## Directive:
Within the data below, find the string "seperti" and return each line where it occurs.

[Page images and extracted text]
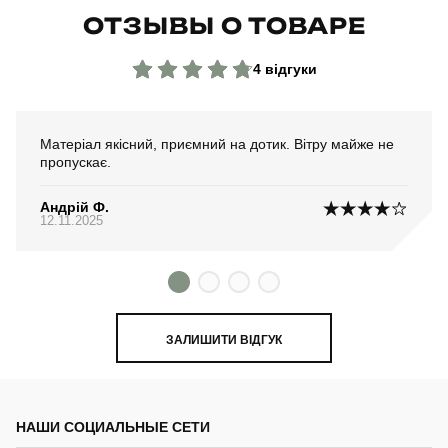
ОТЗЫВЫ О ТОВАРЕ
4 відгуки
Матеріал якісний, приємний на дотик. Вітру майже не
пропускає.
Андрій Ф.
12.11.2025
ЗАЛИШИТИ ВІДГУК
НАШИ СОЦИАЛЬНЫЕ СЕТИ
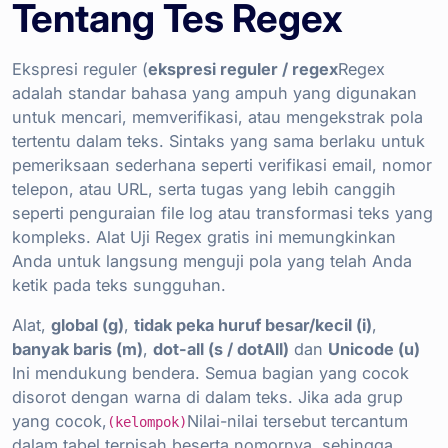
Tentang Tes Regex
Ekspresi reguler (
ekspresi reguler / regex
Regex
adalah standar bahasa yang ampuh yang digunakan
untuk mencari, memverifikasi, atau mengekstrak pola
tertentu dalam teks. Sintaks yang sama berlaku untuk
pemeriksaan sederhana seperti verifikasi email, nomor
telepon, atau URL, serta tugas yang lebih canggih
seperti penguraian file log atau transformasi teks yang
kompleks. Alat Uji Regex gratis ini memungkinkan
Anda untuk langsung menguji pola yang telah Anda
ketik pada teks sungguhan.
Alat,
global (g)
,
tidak peka huruf besar/kecil (i)
,
banyak baris (m)
,
dot-all (s / dotAll)
dan
Unicode (u)
Ini mendukung bendera. Semua bagian yang cocok
disorot dengan warna di dalam teks. Jika ada grup
yang cocok,
Nilai-nilai tersebut tercantum
(kelompok)
dalam tabel terpisah beserta nomornya, sehingga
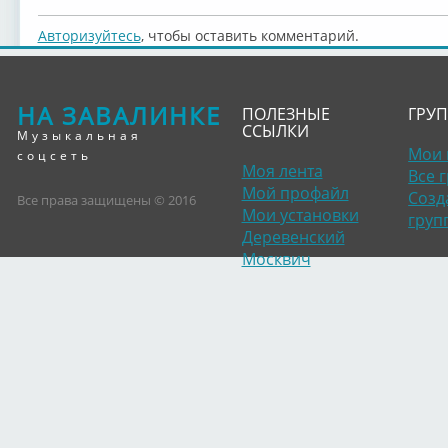
Авторизуйтесь
, чтобы оставить комментарий.
НА ЗАВАЛИНКЕ
ПОЛЕЗНЫЕ
ГРУ
ССЫЛКИ
Музыкальная
Мои 
соцсеть
Моя лента
Все 
Мой профайл
Созд
Все права защищены © 2016
Мои установки
груп
Деревенский
Москвич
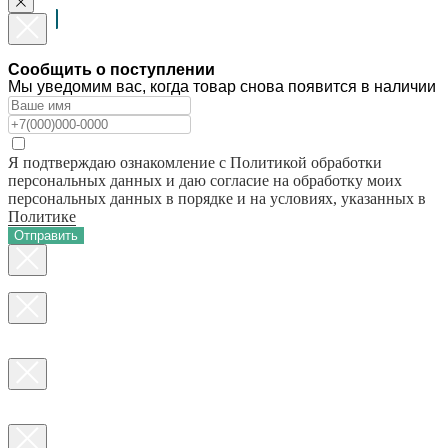
Сообщить о поступлении
Мы уведомим вас, когда товар снова появится в наличии
Я подтверждаю ознакомление с Политикой обработки
персональных данных и даю согласие на обработку моих
персональных данных в порядке и на условиях, указанных в
Политике
Отправить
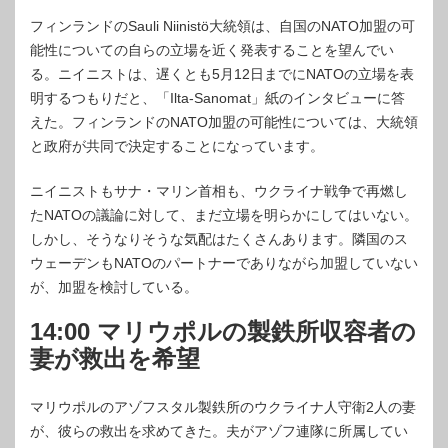
フィンランドのSauli Niinistö大統領は、自国のNATO加盟の可
能性についての自らの立場を近く発表することを望んでい
る。ニイニストは、遅くとも5月12日までにNATOの立場を表
明するつもりだと、「Ilta-Sanomat」紙のインタビューに答
えた。フィンランドのNATO加盟の可能性については、大統領
と政府が共同で決定することになっています。
ニイニストもサナ・マリン首相も、ウクライナ戦争で再燃し
たNATOの議論に対して、まだ立場を明らかにしてはいない。
しかし、そうなりそうな気配はたくさんあります。隣国のス
ウェーデンもNATOのパートナーでありながら加盟していない
が、加盟を検討している。
14:00 マリウポルの製鉄所収容者の
妻が救出を希望
マリウポルのアゾフスタル製鉄所のウクライナ人守衛2人の妻
が、彼らの救出を求めてきた。夫がアゾフ連隊に所属してい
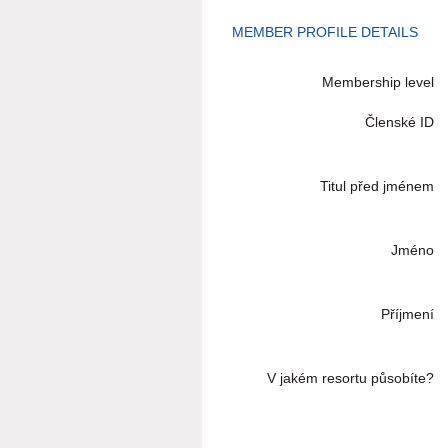
MEMBER PROFILE DETAILS
Membership level
Členské ID
Titul před jménem
Jméno
Příjmení
V jakém resortu působíte?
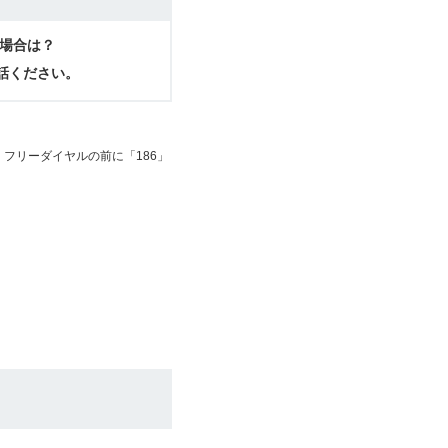
場合は？
電話ください。
フリーダイヤルの前に「186」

## Worked solution:
pemeriksaan sederhana seperti verifikasi email, nomor
seperti penguraian file log atau transformasi teks yang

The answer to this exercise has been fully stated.